Rejeitado pelas mulheres eleitoras, campanha faz Flávio virar ‘feministo’ de ocasião

Flávio Bolsonaro ao lado de sua esposa, Fernanda

A pré-campanha de Flávio Bolsonaro (PL-RJ) apontou a relação com o eleitorado feminino como um “ponto de atenção”, destacando a necessidade de estratégias específicas para reverter a alta rejeição desse público. Reconhecendo a gravidade do problema, a equipe de Flávio iniciou os trabalhos com antecedência, começando oito meses antes das eleições. A principal aposta foi nas redes sociais, especialmente no Mês da Mulher, para que ele pudesse aparecer como um ‘feministo’ de ocasião, contrariando o discurso machista histórico pregado pelo bolsonarismo.

A campanha digital tem focado em diversos perfis femininos, desde as mulheres das classes C e D até as progressistas independentes. A rejeição das mulheres é classificada pela equipe de Flávio como “enorme”, o que motivou a intensificação de ações nas redes sociais, onde foram criados materiais que atacam diretamente o governo de Luiz Inácio Lula da Silva (PT), abordando temas como os desafios enfrentados pelas mulheres.

Além disso, também estão sendo explorados temas como o empoderamento feminino, apresentando Flávio Bolsonaro como um defensor das mães trabalhadoras. Um dos vídeos mais comentados nas redes sociais, com mais de 1,7 milhão de visualizações no Instagram, abordou a necessidade de garantir o direito das mulheres de trabalhar e estudar sem precisar escolher entre a profissão e cuidar dos filhos.

O senador Flávio Bolsonaro (PL-RJ) andando, sério
O senador Flávio Bolsonaro (PL-RJ) – Reprodução

A presença de Fernanda, esposa de Flávio Bolsonaro, tem sido uma constante na força-tarefa da pré-campanha. Ela aparece com frequência nas postagens, destacando a imagem familiar do pré-candidato, com o objetivo de humanizar sua imagem e aproximá-lo do público feminino. Além disso, Flávio usou a figura de sua esposa para tentar amenizar as críticas de machismo que cercam o bolsonarismo.

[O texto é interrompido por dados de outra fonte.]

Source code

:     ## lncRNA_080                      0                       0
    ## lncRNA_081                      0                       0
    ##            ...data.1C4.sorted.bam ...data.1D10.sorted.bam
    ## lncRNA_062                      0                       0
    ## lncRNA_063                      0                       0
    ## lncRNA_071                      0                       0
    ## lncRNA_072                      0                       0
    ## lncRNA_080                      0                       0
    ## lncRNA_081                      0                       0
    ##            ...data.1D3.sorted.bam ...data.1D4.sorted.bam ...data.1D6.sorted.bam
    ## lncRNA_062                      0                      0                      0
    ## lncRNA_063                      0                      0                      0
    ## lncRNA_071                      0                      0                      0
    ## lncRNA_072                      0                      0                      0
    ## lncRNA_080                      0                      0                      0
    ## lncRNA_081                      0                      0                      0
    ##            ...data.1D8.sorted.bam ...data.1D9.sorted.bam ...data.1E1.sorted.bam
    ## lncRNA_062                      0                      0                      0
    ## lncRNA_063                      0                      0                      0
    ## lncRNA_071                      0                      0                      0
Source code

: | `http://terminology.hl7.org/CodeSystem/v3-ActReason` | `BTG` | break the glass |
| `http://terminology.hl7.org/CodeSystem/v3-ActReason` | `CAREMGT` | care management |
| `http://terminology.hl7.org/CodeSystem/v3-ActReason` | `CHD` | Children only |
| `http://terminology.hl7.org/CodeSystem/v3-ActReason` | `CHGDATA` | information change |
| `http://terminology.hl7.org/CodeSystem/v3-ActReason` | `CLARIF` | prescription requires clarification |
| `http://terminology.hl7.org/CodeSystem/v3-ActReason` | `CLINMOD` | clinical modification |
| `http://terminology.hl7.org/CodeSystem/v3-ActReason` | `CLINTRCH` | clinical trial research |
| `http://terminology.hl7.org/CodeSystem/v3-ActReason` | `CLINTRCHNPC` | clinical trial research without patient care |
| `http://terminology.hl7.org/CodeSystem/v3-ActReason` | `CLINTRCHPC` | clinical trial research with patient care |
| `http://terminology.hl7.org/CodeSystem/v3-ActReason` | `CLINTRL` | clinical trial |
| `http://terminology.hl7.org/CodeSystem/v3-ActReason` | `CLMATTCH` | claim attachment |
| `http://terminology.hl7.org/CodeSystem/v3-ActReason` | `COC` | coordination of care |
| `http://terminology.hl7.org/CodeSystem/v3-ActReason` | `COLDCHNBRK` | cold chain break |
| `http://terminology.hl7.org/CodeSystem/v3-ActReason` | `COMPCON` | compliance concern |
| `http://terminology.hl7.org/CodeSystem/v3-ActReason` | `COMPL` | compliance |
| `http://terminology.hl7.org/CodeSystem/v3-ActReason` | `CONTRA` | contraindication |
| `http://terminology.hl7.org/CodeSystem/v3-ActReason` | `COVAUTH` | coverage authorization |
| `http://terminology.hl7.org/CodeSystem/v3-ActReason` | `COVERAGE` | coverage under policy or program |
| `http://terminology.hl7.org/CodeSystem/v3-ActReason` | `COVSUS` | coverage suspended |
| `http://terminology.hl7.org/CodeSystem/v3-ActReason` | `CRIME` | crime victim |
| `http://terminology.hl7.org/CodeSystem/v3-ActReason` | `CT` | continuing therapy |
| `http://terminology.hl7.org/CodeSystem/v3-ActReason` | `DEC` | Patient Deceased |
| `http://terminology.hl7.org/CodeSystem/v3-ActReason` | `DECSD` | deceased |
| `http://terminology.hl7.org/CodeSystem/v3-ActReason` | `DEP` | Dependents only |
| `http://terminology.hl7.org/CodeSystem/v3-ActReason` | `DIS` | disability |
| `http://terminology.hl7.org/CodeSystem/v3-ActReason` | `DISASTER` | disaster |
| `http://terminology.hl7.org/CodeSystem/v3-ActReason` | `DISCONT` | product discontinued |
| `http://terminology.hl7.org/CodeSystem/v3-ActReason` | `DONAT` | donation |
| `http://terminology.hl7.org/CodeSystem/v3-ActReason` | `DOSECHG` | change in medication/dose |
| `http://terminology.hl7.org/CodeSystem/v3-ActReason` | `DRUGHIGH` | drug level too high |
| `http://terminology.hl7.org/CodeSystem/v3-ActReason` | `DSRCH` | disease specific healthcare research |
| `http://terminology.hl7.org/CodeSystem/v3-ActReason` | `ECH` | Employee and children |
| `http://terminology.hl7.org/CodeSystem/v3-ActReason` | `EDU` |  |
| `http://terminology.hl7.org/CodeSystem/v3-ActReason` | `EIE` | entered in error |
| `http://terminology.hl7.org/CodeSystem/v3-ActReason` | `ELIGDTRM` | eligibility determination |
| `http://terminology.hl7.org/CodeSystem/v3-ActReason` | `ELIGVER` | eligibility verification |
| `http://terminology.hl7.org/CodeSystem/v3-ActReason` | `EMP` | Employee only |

A última frente de atuação nas redes sociais foi direcionada a mulheres progressistas que se sentem marginalizadas pelo feminismo da esquerda. Uma linha do tempo foi criada, destacando figuras femininas históricas, como Maria da Penha e a primeira parlamentar negra do Brasil. O objetivo foi mostrar que o feminismo conservador tem espaço e apoio, se afastando do feminismo tradicional da esquerda.

Flávio Bolsonaro também tem procurado dialogar com eleitores mais jovens e com idosos, segmentos que têm se mostrado relevantes nas últimas pesquisas. No caso dos mais jovens, a campanha busca entender como a perda de votos na faixa etária pode ser revertida, enquanto, no caso dos idosos, a equipe tenta desenvolver propostas que atendam melhor às suas demandas.